By Thomas F. Mayer Copyright 2000
    352 Pages
    by Routledge

    Cardinal Reginald Pole (1500-1558) was one of the most important international figures of mid-16th century Europe: principal antagonist of Henry VIII, papal diplomat, legate to the council of Trent, and nearly successful candidate for pope. But even more significant than his political actions is that Pole tried to mediate between increasingly rigid religious positions, preserving belief in justification by faith within a charismatically conceived papal church. His writing converted categories of feudal discourse, especially the language of honour, into newer humanist modes as a means of resisting tyranny, whether secular or religious. He also created his own saintly image, as well as much of the historiography of the English Reformation. These studies place him in his English, Italian and European contexts - political, intellectual and religious. They also evaluate his ties to such major intellectual and literary figues as Marco Mantova Benavides and Ludovico Ariosto.

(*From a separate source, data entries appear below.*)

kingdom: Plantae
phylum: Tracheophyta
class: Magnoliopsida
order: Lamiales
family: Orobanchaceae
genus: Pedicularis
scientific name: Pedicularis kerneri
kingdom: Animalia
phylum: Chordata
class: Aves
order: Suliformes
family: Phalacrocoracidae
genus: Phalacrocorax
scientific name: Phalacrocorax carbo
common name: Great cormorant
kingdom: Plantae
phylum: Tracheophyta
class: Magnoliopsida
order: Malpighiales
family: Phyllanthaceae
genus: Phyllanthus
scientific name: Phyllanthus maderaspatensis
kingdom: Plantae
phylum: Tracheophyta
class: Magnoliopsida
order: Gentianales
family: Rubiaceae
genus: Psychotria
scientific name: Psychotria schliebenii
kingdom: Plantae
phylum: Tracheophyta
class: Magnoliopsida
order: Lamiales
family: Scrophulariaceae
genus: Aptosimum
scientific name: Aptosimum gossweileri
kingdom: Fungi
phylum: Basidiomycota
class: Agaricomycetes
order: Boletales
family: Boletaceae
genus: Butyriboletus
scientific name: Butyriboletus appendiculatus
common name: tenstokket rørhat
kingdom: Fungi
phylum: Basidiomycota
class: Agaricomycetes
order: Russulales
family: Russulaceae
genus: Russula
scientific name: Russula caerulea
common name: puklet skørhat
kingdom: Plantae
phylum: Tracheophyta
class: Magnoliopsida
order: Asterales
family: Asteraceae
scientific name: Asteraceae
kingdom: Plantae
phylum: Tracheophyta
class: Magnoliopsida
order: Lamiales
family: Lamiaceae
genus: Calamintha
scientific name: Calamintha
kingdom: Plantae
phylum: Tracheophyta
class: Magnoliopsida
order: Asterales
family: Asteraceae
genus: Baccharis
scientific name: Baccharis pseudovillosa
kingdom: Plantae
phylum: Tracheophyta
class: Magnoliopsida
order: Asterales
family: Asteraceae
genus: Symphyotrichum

    Contents: Preface; Toleration and resistance: 'Heretics be not in all things heretics': Cardinal Pole, his circle, and the potential for toleration; Nursery of resistance: Reginald Pole and his friends; Tournai and tyranny: imperial kingship and critical humanism; The conclave of Julius III and the role of diplomacy: The war of the two saints: the conclave of Julius III and Cardinal Pole; An unknown diary of Julius III's conclave by Bartolomeo Stella, a servant of Cardinal Pole; If martyrs are exchanged for martyrs: the kidnappings of William Tyndale and Reginald Pole; A diet for Henry VIII: the failure of Reginald Pole's 1537 legation; The Italian religious context: Marco Mantova, a Bronze Age conciliarist; Marco Mantova and the Paduan religious crisis of the early sixteenth century; Ariosto anticlerical: epic poetry and the clergy in early cinquecento Italy; Renaissance collective identity and the creation of an icon: A fate worse than death: Reginald Pole and the Parisian theologians; A sticking-plaster saint? Autobiography and hagiography in the making of Reginald Pole; Reginald Pole in Paolo Giovio's Descriptio: a strategy for reconversion; When Maecenas was broke: Cardinal Pole's 'spiritual' patronage; Cardinal Pole's finances: the property of a reformer; Index.